Come and Discover
The Mont-Saint-Michel and its abbey on the border between Normandy and Brittany, one of the first sites to obtain UNESCO World Heritage listing. Be amazed by the prodigious accomplishments of medieval architecture, by the forces of nature, and the ever-changing light.
Your group leader is not only a driver but also a guide! He/she will make a presentation at the foot of the Mont-Saint-Michel. Then you will have the opportunity to discover the abbey by yourself and enjoy a quick lunch (Entrance to the Abbey and meals not included).
Mont Saint Michel (often written Mont St Michel, with other variations) is a small UNESCO World Heritage site located on an island just off the coast of the region of Lower Normandy in northern France. The island is best known as the site of the spectacular and well-preserved Norman Benedictine Abbey of St Michel at the peak of the rocky island, surrounded by the winding streets and convoluted architecture of the medieval town.
Until it was ransacked by the Franks, thus ending the trans-channel culture that had stood since the departure of the Romans in AD 460.
Before the construction of the first monastic establishment in the 8th century, the island was called “mons tumba”.
According to legend, the Archangel Michael appeared to St. Aubert, bishop of Avranches, in 708 and instructed him to build a church on the rocky islet. Aubert repeatedly ignored the angel’s instruction, until Michael burned a hole in the bishop’s skull with his finger. The saint’s skull, with hole, can be seen in St Gervais churche in Avranches. »
William The Conqueror
The mount gained strategic significance in 933 when William “Long Sword”, William I, Duke of Normandy, annexed the Cotentin Peninsula, definitively placing the mount in Normandy.
It appears on the Bayeux Tapestry which depicts the 1066 Norman conquest of England: Harold saves Norman knights from the quicksands in the tidal flats during a battle with Conan II, Duke of Brittany. Norman Ducal then French royal patronage financed the spectacular Norman architecture of the abbey in subsequent centuries.
In 1065, the monastery of Mont-Saint-Michel gave its support to duke William of Normandy in his claim to the throne of England. It was rewarded with properties and grounds on the English side of the Channel, including a small island located to the west of Cornwall, which was modeled after the Mount, and became a Norman priory named St Michael’s Mount of Penzance.
During the Hundred Years’ War, the English made repeated assaults on the island, but were unable to seize it due to the abbey’s improved fortifications. Les Michelettes – two wrought-iron bombards left by the English in their failed 1423–24 siege of Mont-Saint-Michel – are still displayed near the outer defense wall.
The Order of Saint-Michel
When Louis XI of France founded the Order of Saint Michael in 1469, he intended that the abbey church of Mont Saint-Michel be the chapel for the Order, but because of its great distance from Paris, his intention could never be realized.
The wealth and influence of the abbey extended to many daughter foundations, including St Michael’s Mount in Cornwall. However, its popularity and prestige as a centre of pilgrimage waned with the Reformation, and by the time of the French Revolution there were scarcely any monks in residence. The abbey was closed and converted into a prison, initially to hold clerical opponents of the republican régime. High-profile political prisoners followed, but by 1836, influential figures – including Victor Hugo – had launched a campaign to restore what was seen as a national architectural treasure. The prison was finally closed in 1863, and the mount was declared a historic monument in 1874. The Mont-Saint-Michel and its bay were added to the UNESCO list of World Heritage Sites in 1979, and it was listed with criteria such as cultural, historical, and architectural significance, as well as human-created and natural beauty .

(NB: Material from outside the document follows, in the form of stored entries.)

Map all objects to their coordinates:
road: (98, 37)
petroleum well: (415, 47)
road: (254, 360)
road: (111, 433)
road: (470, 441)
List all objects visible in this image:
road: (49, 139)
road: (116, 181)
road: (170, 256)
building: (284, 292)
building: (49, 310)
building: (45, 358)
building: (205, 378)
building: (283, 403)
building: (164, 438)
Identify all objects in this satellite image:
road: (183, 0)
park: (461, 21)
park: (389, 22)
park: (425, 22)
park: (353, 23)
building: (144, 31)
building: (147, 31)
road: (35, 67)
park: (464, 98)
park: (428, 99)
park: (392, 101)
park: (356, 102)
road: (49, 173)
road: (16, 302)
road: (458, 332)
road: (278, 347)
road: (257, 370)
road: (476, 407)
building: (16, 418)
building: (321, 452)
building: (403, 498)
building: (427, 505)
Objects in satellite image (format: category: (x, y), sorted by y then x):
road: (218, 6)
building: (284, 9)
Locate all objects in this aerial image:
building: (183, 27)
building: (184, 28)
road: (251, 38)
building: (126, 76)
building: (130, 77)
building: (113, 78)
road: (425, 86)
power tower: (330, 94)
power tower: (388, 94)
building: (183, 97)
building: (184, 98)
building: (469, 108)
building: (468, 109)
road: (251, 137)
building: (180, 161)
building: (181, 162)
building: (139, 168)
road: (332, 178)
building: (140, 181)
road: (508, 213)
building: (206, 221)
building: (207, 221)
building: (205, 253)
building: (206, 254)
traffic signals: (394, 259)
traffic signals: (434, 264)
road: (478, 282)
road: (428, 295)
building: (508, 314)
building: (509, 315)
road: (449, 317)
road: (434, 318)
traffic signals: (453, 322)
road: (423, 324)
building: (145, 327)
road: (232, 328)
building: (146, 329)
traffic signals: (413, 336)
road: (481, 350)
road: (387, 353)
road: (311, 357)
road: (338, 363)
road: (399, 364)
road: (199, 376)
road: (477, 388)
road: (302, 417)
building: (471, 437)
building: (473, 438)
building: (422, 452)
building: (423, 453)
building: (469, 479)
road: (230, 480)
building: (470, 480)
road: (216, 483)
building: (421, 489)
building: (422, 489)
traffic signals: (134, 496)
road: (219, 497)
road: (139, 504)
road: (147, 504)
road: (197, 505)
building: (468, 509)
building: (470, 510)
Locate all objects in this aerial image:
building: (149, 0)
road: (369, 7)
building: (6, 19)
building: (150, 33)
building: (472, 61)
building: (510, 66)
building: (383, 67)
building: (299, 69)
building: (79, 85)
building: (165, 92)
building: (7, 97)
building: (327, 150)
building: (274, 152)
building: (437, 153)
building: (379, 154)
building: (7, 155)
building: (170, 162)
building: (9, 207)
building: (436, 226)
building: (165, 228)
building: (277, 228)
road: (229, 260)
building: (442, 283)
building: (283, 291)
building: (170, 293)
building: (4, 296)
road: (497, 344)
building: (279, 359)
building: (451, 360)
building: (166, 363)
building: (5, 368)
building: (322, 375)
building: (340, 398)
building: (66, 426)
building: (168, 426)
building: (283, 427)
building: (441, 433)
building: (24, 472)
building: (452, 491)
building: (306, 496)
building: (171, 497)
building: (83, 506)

Then, after the visit of the Mont-Saint-Michel, we will take you to the Brittany American Cemetery. This is a different cemetery to the one included in our Tour 2 Omaha/Utah.
We will discuss the story of two soldiers with great emotion and contemplation.
Overlordtour offers you the advantage of visiting the cemetery as part of the tour of the Mont Saint-Michel. This is a plus compared to other companies!
Sweeping The German Nazis out of France
In sweeping the German Nazis out of France, during the summer of 1944, Allied troops pushed the fight south into St. Lô and Avranches. Other offensives were launched on the Brittany peninsula to the west, and thousands more U.S. soldiers died. The storming of Normandy’s beaches was just the start.
Initially intended as a temporary cemetery during the Avranches thrust in the first days of August 1944, the Brittany American Cemetery was officially opened in 1956.
Covering an area of some twelve hectares granted to the United States by the French Government, the 4,410 crosses or stars of David mark the graves of men who fell during the fighting to liberate not only Normandy but Brittany, too.